## Data to examine
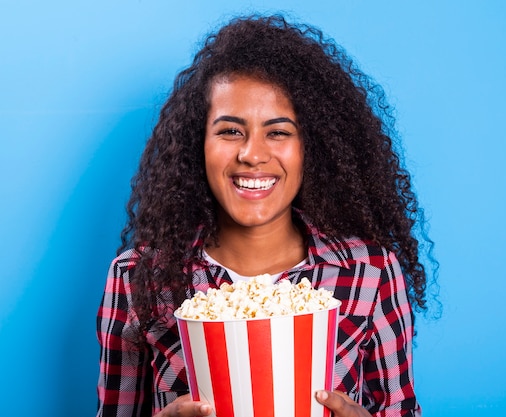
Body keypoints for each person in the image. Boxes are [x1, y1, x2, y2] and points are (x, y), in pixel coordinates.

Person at [97, 13, 436, 417]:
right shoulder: (139, 276)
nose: (252, 154)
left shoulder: (370, 272)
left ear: (313, 147)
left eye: (278, 132)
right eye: (230, 131)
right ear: (197, 145)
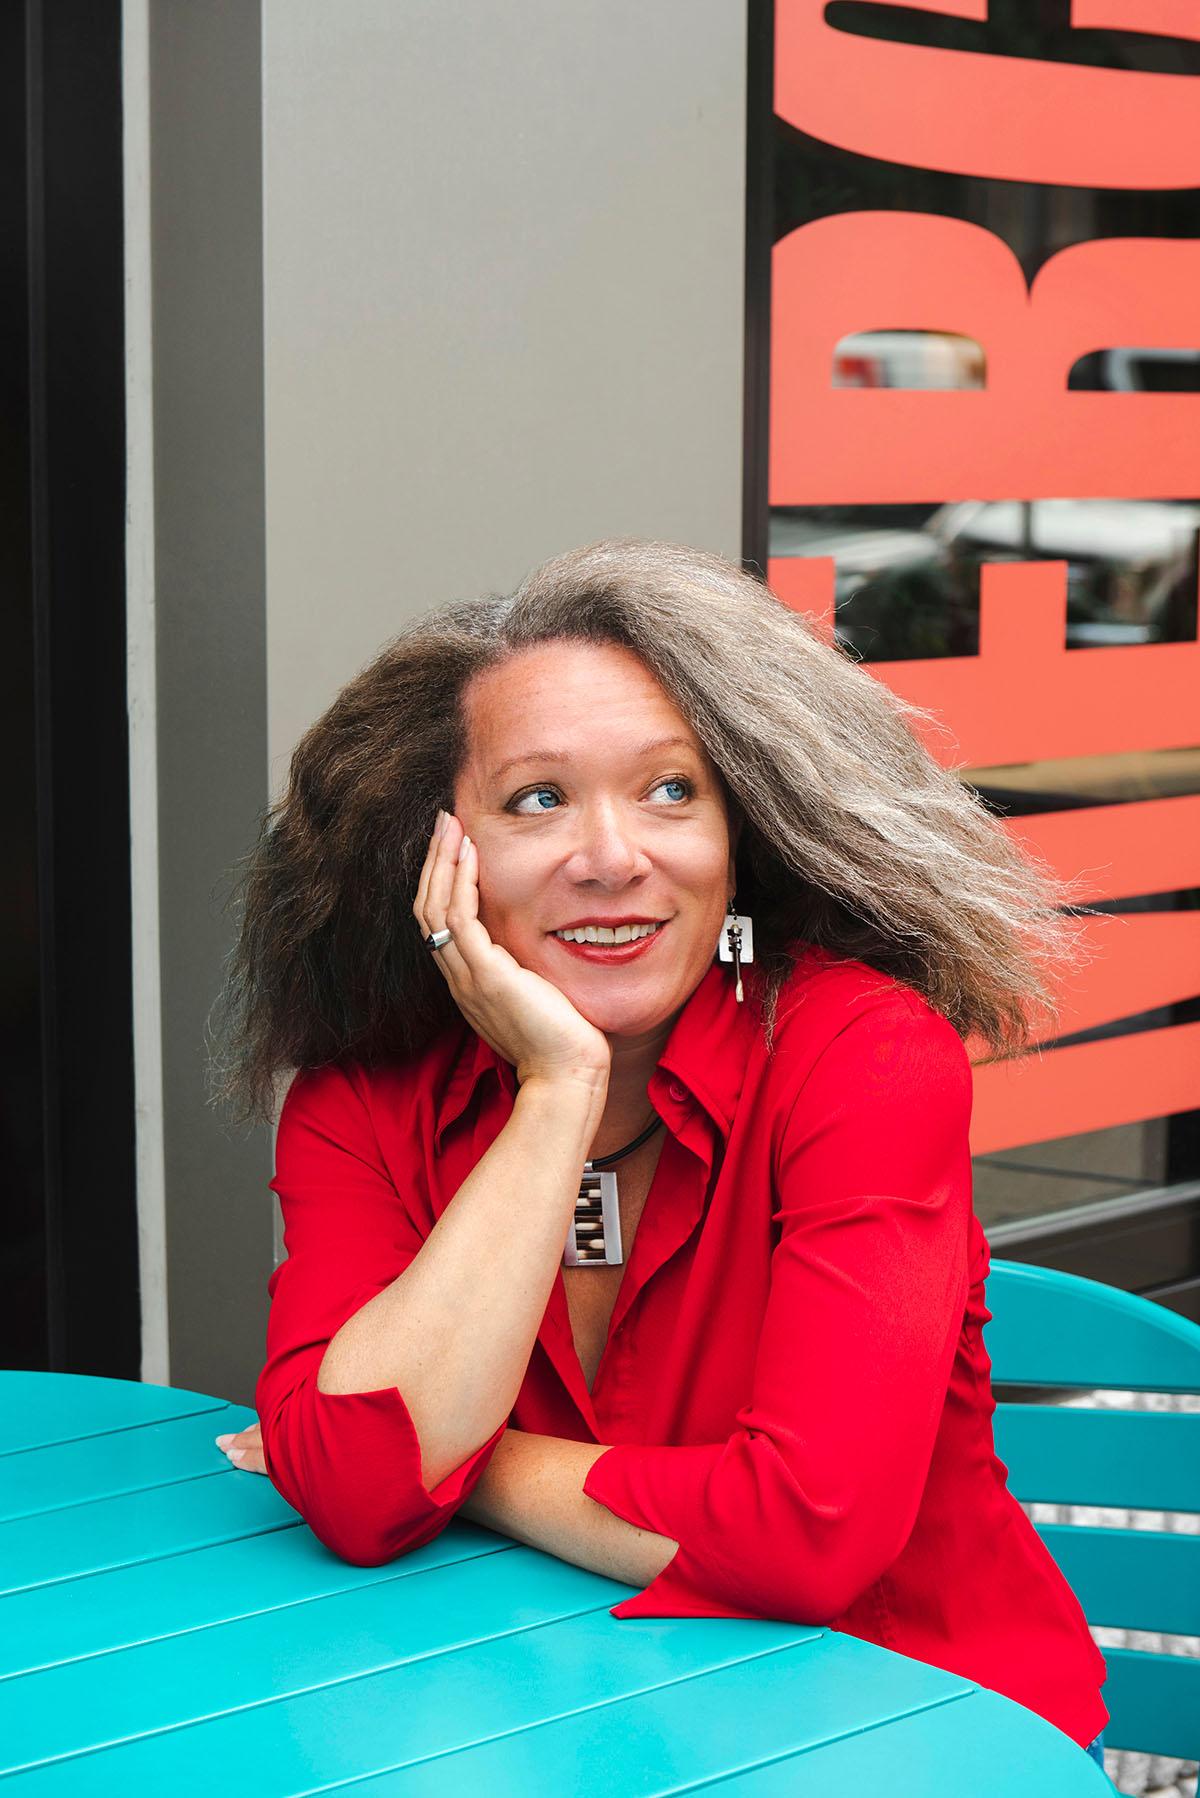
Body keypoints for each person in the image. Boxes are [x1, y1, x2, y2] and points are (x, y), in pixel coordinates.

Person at [208, 538, 1109, 1764]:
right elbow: (360, 1502)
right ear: (436, 854)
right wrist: (556, 1088)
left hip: (916, 1726)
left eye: (672, 791)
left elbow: (807, 1534)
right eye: (538, 799)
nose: (612, 856)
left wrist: (460, 1462)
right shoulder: (362, 1102)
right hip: (556, 1716)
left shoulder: (863, 1059)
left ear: (743, 834)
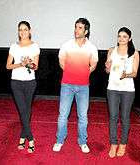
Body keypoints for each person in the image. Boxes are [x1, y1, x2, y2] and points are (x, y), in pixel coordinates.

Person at [52, 18, 98, 153]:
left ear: (86, 31)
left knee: (83, 116)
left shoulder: (92, 47)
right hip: (67, 85)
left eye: (80, 28)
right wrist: (71, 72)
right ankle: (59, 140)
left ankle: (83, 142)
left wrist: (84, 73)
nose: (76, 30)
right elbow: (61, 62)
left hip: (83, 87)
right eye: (76, 27)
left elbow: (93, 64)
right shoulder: (66, 45)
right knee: (63, 115)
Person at [105, 27, 139, 158]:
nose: (121, 39)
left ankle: (123, 144)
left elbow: (135, 73)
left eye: (124, 36)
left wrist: (127, 74)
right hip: (112, 88)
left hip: (128, 90)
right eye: (119, 36)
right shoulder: (111, 51)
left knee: (125, 117)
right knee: (113, 117)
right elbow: (108, 70)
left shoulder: (134, 53)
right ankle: (113, 144)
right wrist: (107, 67)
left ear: (129, 38)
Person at [6, 21, 40, 153]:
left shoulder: (35, 46)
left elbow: (35, 66)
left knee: (27, 110)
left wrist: (29, 64)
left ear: (29, 31)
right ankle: (30, 138)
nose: (23, 32)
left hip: (30, 82)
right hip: (16, 82)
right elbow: (8, 66)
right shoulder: (14, 46)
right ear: (18, 31)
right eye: (20, 29)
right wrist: (20, 64)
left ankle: (22, 136)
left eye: (25, 29)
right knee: (22, 110)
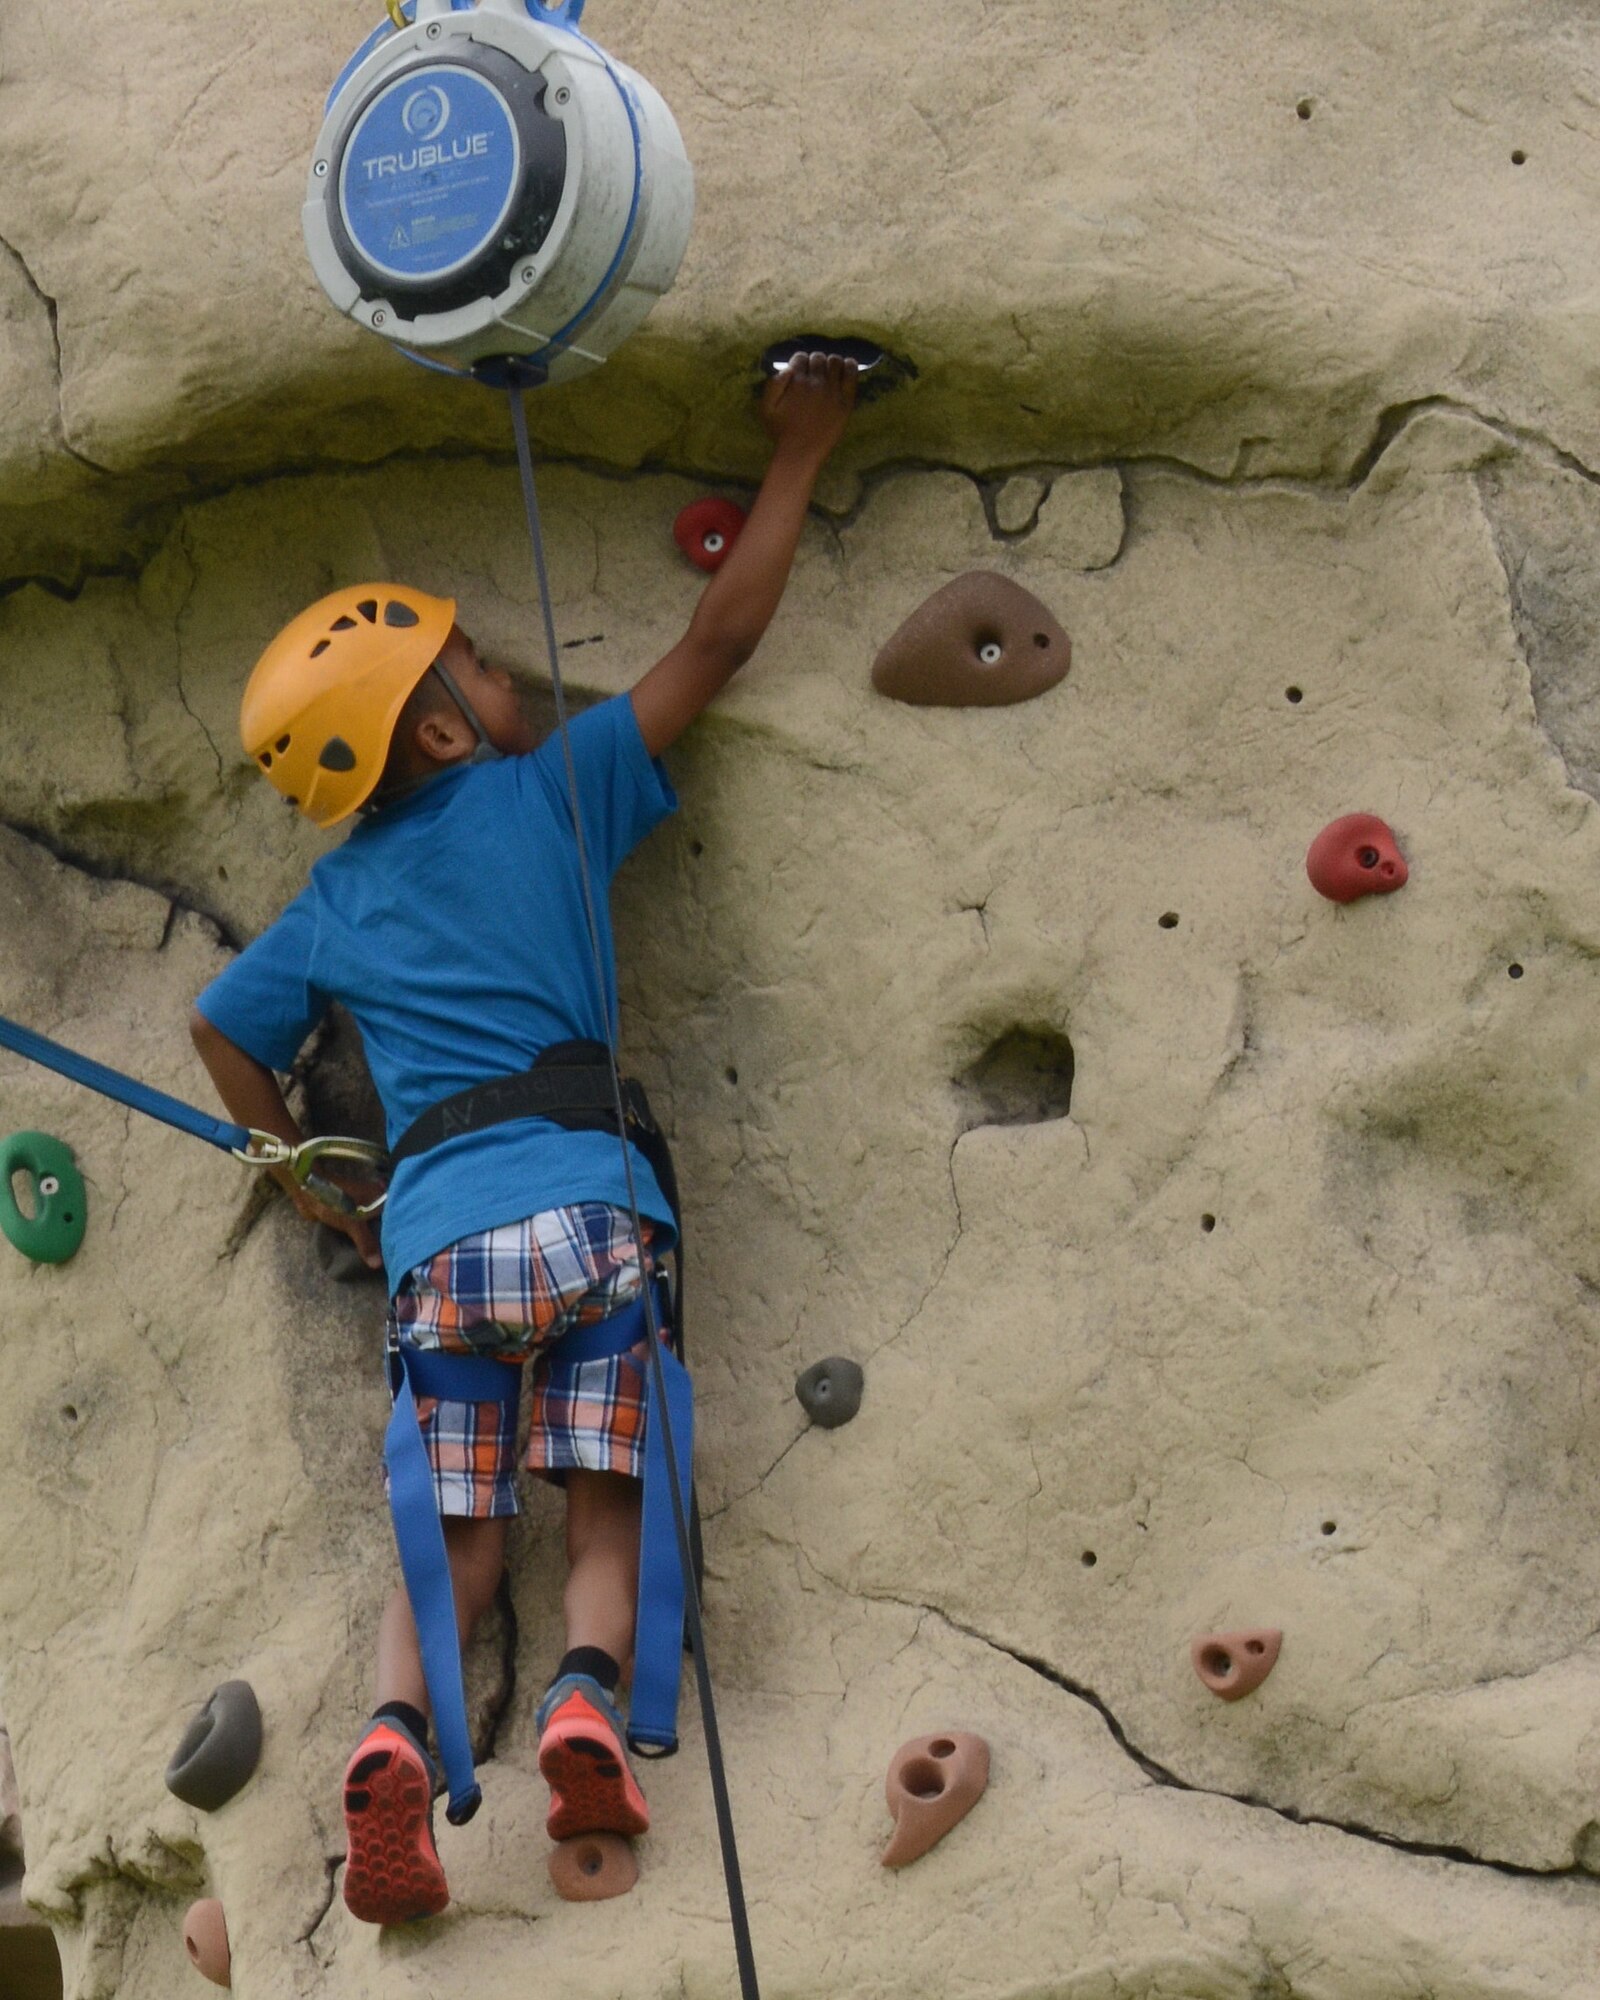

## Work task
Copy the final stretch of lines, starting at the one that holds "right elbow: (360, 1502)" and ending at the last line of the data, exactly; omit pictures.

## Answer section
right elbow: (360, 1502)
right ear: (436, 854)
right wrist: (556, 1088)
left hip: (916, 1726)
left eye: (672, 791)
left elbow: (807, 1534)
right eye: (538, 799)
nose: (612, 856)
left wrist: (460, 1462)
right shoulder: (362, 1102)
right hip: (556, 1716)
left shoulder: (863, 1059)
left ear: (743, 834)
Body keypoints for each person in the image. Boxes are [x1, y1, x2, y2] and points are (x, y), in pixel coordinates.

Person at [52, 18, 98, 153]:
left ear: (86, 31)
left knee: (83, 116)
left shoulder: (92, 47)
right hip: (67, 85)
left eye: (80, 28)
right wrist: (71, 72)
right ankle: (59, 140)
left ankle: (83, 142)
left wrist: (84, 73)
nose: (76, 30)
right elbow: (61, 62)
left hip: (83, 87)
right eye: (76, 27)
left elbow: (93, 64)
right shoulder: (66, 45)
right knee: (63, 115)
Person at [105, 27, 139, 158]:
nose: (121, 39)
left ankle: (123, 144)
left elbow: (135, 73)
left eye: (124, 36)
left wrist: (127, 74)
right hip: (112, 88)
left hip: (128, 90)
right eye: (119, 36)
right shoulder: (111, 51)
left knee: (125, 117)
right knee: (113, 117)
right elbow: (108, 70)
left shoulder: (134, 53)
right ankle: (113, 144)
right wrist: (107, 67)
left ear: (129, 38)
Person at [6, 21, 40, 153]:
left shoulder: (35, 46)
left elbow: (35, 66)
left knee: (27, 110)
left wrist: (29, 64)
left ear: (29, 31)
right ankle: (30, 138)
nose: (23, 32)
left hip: (30, 82)
right hip: (16, 82)
right elbow: (8, 66)
right shoulder: (14, 46)
right ear: (18, 31)
right eye: (20, 29)
right wrist: (20, 64)
left ankle: (22, 136)
left eye: (25, 29)
right knee: (22, 110)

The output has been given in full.